Product characteristics
- Both product composition files are provided in this GSheet file for now. This source will have to be industrialized through the data lake.
- The PC_composition_file_sql dataset contains the product composition at a "EHS_Product" level of granularity.
- The PC_matserial_mapping_sql dataset contains the mapping between the "EHS_Product" and the material codes we are using in the rest of the project.
- In the Python recipe, we compute the product composition features at a product level by aggregating together the different substances having the same component type.
- The Join recipe adds the material code to the dataset using the "EHS_Product" key mapping.
Contracts
Note : Contracts data are not currently used as features because too few CPCs are under contract in the data we use.

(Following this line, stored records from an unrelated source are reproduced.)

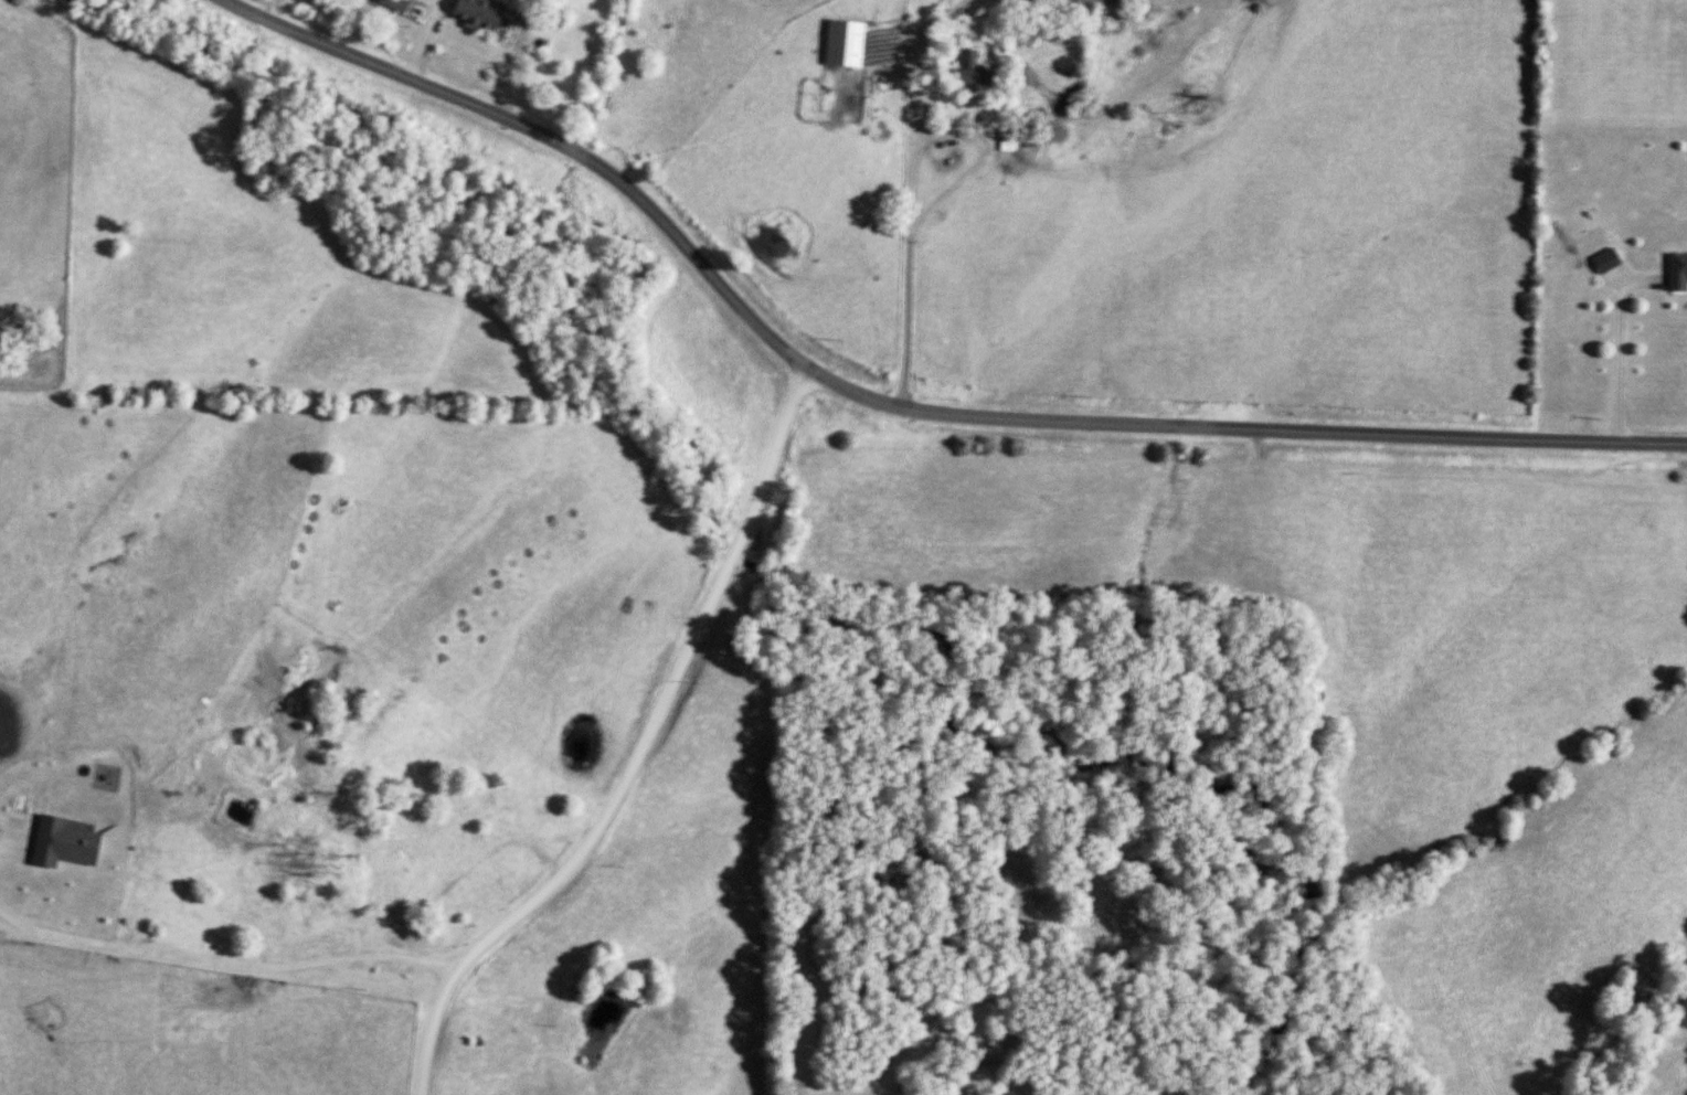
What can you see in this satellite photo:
building: (396, 3)
building: (483, 15)
road: (424, 41)
building: (844, 43)
road: (508, 60)
building: (973, 67)
building: (1008, 140)
road: (909, 191)
building: (1678, 272)
road: (1613, 349)
road: (888, 408)
road: (634, 756)
building: (404, 848)
building: (439, 885)
road: (224, 964)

- Both contracts files are provided in this GSheet file for now. This source will have to be industrialized through the data lake if used in the future.
- The Contract_Product_dataset_sql dataset contains the link between a contract and the products it is applied on. When a contract does not have any product linked, we consider that it applies to all of the products sold to the customer.
- The Contract_dataset_sql dataset contains the contract information at a customer level.
- In the first prepare recipe, we only keep the contracts with a "Signed" status as the other ones are not considered active.
- We then group the dataset by CPC to only keep one contract if several are active. We currently do not have a rule to define priorities so we keep one randomly.